The other famous place in Kaohsiung that has undergone major transformation in the last few years is the Love River 愛河. The river flows through the heart of the city, and for years was famous as a badly-polluted (and therefore very misnamed) stinky canal. But it too has been transformed. The water has been cleaned up, parks run along the river banks with performances going on, restaurants, coffee shops, bars etc, and it is a pleasant place to spend an evening. We were there on Wednesday night last week. And Thursday night. And Friday night too! All for the Kaohsiung Lantern Festival, which finished this past weekend, but which saw thousands and thousands of people coming along to see the lanterns and the light show and the performances. It’s the Year of the Dog and the old name of Kaohsiung was ‘Takau’ in the Taiwanese language (Chinese: 打狗). The meaning of the associated Chinese characters is “beat the dog”, so there were even more dog lanterns than ever. And lanterns mean colour, colour and more colour!
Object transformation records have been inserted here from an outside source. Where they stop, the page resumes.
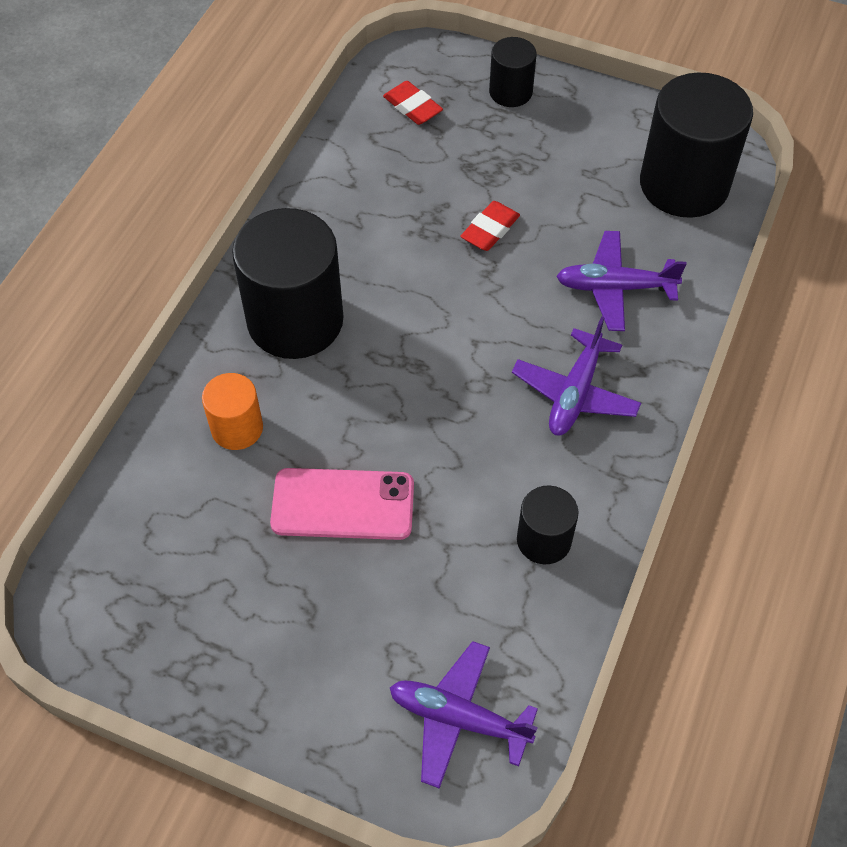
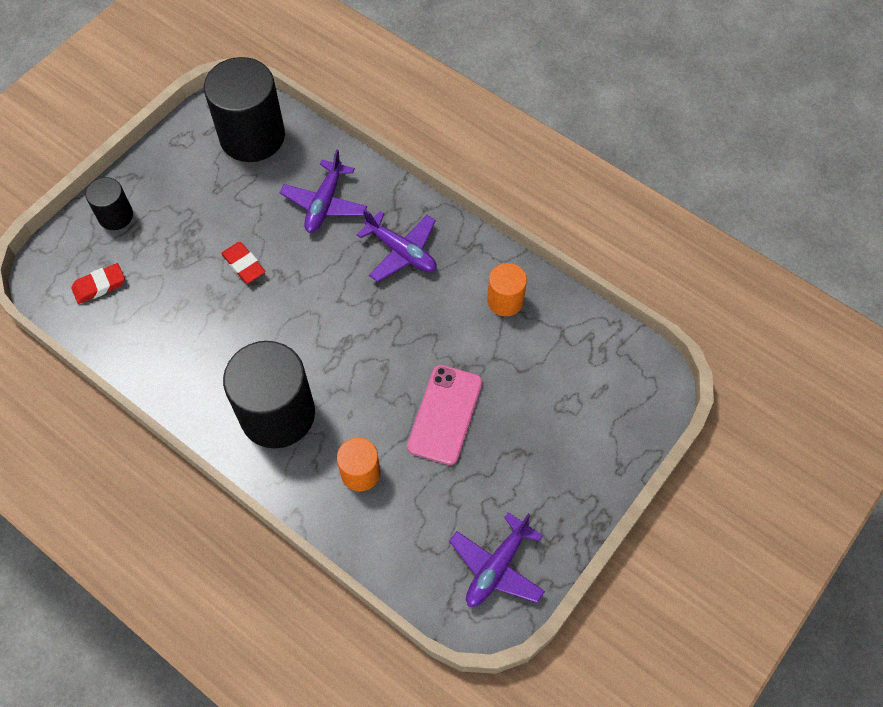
camera: 75 degrees left, 5 degrees up
(458, 718) = (614, 380): purple plane -> purple plane (497, 567)
(544, 540) = (505, 300): black cylinder -> orange cylinder

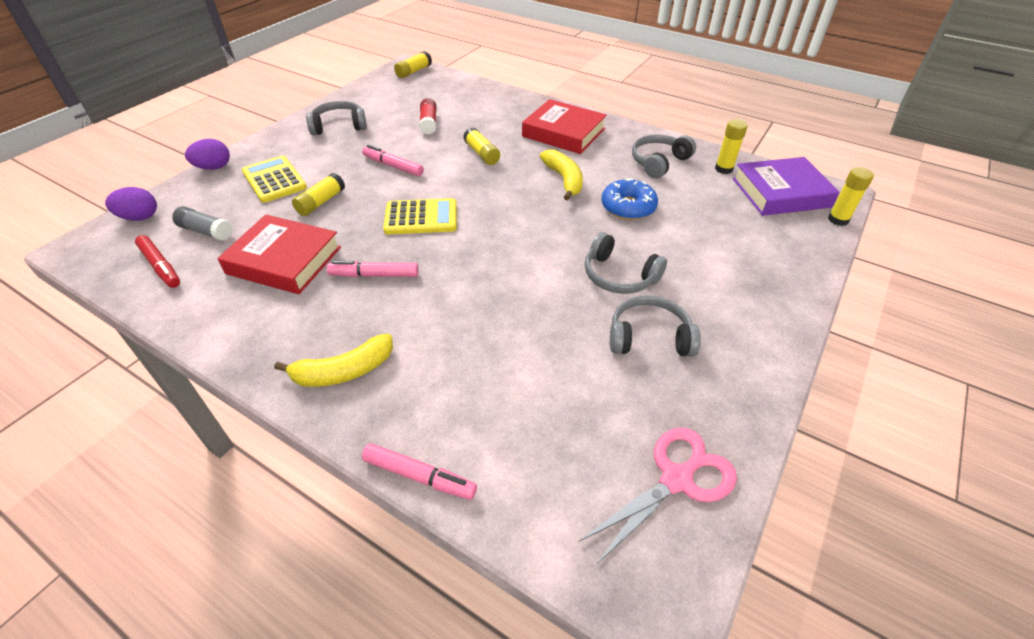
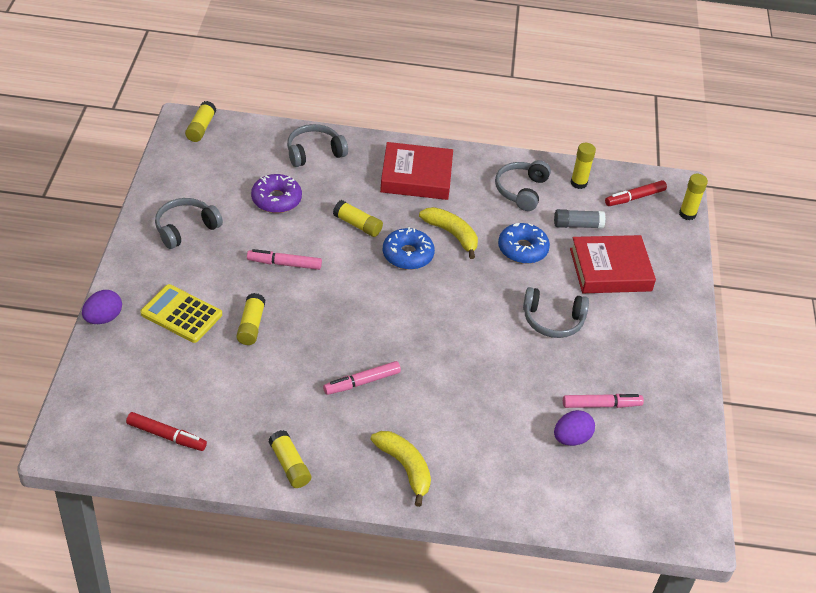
camera: 30 degrees left, 0 degrees up
(140, 217) = (89, 396): purple egg -> purple egg (571, 438)
(206, 231) = (172, 389): grey glue stick -> grey glue stick (577, 225)
(235, 328) = (289, 465): none -> yellow glue stick
(284, 260) = (272, 394): red book -> red book (610, 270)
(343, 371) = (405, 468): yellow banana -> yellow banana turned 75 degrees counterclockwise
(419, 476) = (513, 517): pink marker -> pink marker (601, 405)
(421, 217) = (356, 314): yellow calculator -> none
(429, 123) = (276, 200): red glue stick -> purple donut
(509, 185) = (407, 255): none -> blue donut
(649, 337) = (602, 366): grey headphones -> grey headphones (314, 152)
(676, 479) = (668, 460): pink scissors -> none
(780, 193) = (634, 198): purple book -> red marker

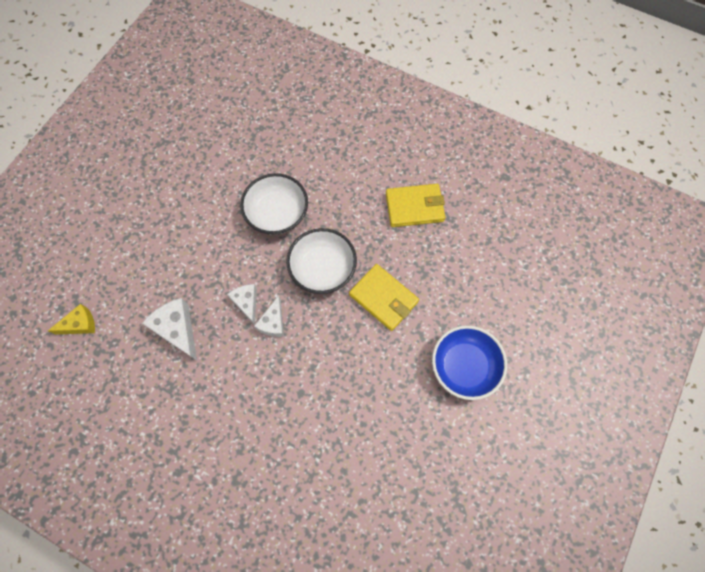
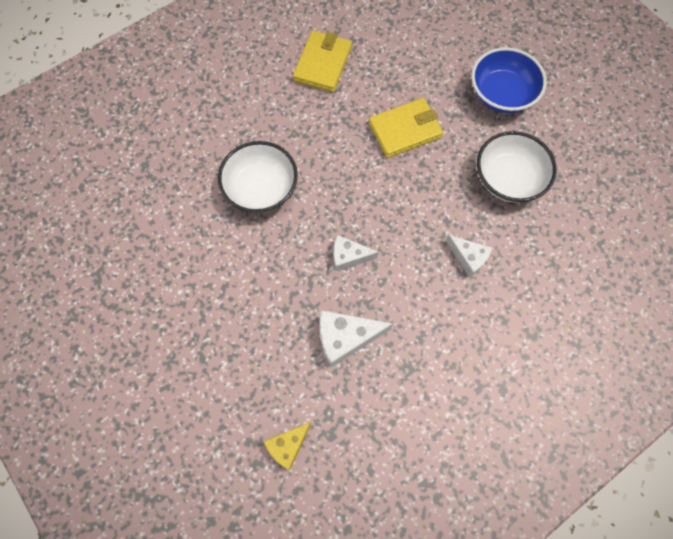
camera: 65 degrees left, 0 degrees up
(80, 324) = (288, 446): yellow cheese -> yellow cheese turned 135 degrees counterclockwise
(273, 322) = (383, 239): white cheese -> white cheese (468, 258)
(322, 269) = (347, 170): white bowl -> white bowl (508, 178)

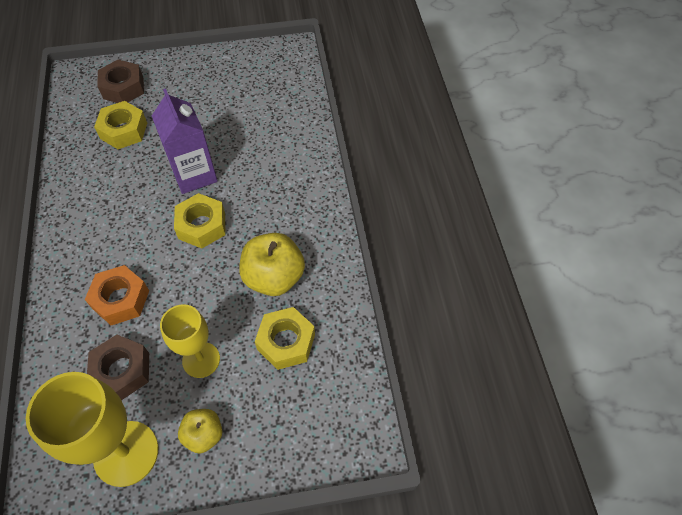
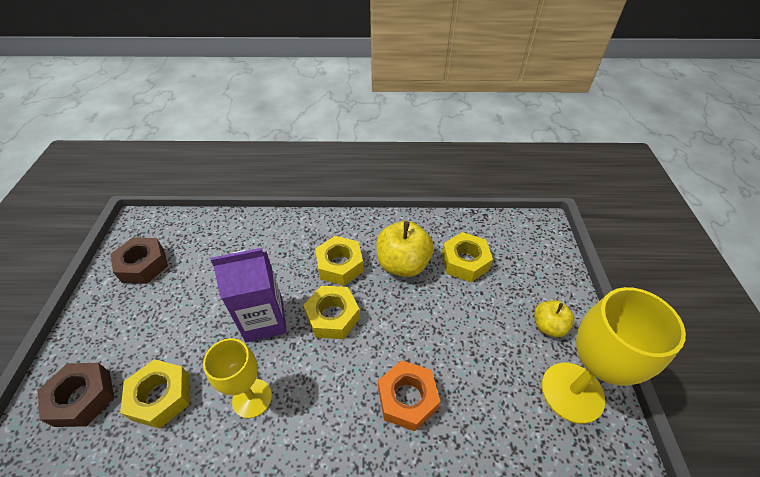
camera: 80 degrees left, 10 degrees down
(122, 370) = (489, 396): brown nut -> brown nut (143, 265)
(201, 360) = (479, 325): yellow goblet -> yellow goblet (252, 398)
(264, 219) = (340, 265): none -> yellow nut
And what else to see in Kaohsiung? A must-go place is the Formosa Boulevard MRT Station 美麗島站 (Meilidao) famous for its “Dome of Light”, the largest glass work in the world – designed by Italian artist Narcissus Quagliata. I love it!
And if you still have time and energy, check out some churches. Right next to the Love River is the R.C. Holy Rosary Cathedral, apparently the oldest RC Church in Taiwan (though Wanchin Basilica RC Church in Pingtung may also be the oldest, depending on whether you date the church from when it was established, constructed, or rebuilt!) Anyway, the cathedral was first established in 1860 and rebuilt to its present dimensions in 1928. I saw it very early in the morning, and very late at night, both times in the murky darkness,so this is the best view I got ~ actually it is completely overshadowed by nearby high-rise buildings, so really unless you know it’s there, you won’t even notice it!
And the Taiwan Episcopal Church has 2 churches in Kaohsiung – the very beautiful St. Paul’s Church in the Sanmin area of the city…..
And St. Timothy’s Church, not far from Formosa Boulevard MRT Station, 30 minutes walking distance apart. Lovely clergy and very welcoming people in both churches. Well worth visiting too!
So Kaohsiung is now my new favourite city. It’s true it’s too hot in summer, but at this time of year and after a winter of terrible endless rain and cold up here in the north, well, y’know, Kaohsiung seems extra-attractive. Just look at all this colour!
And the people are so friendly. On an early morning walk around the city, everyone greets you. Nobody does that in Taipei. Or even Taichung. Only in the countryside does that happen in northern and central Taiwan.
But Kaohsiung, major city that it is, is oh so friendly! I just love it!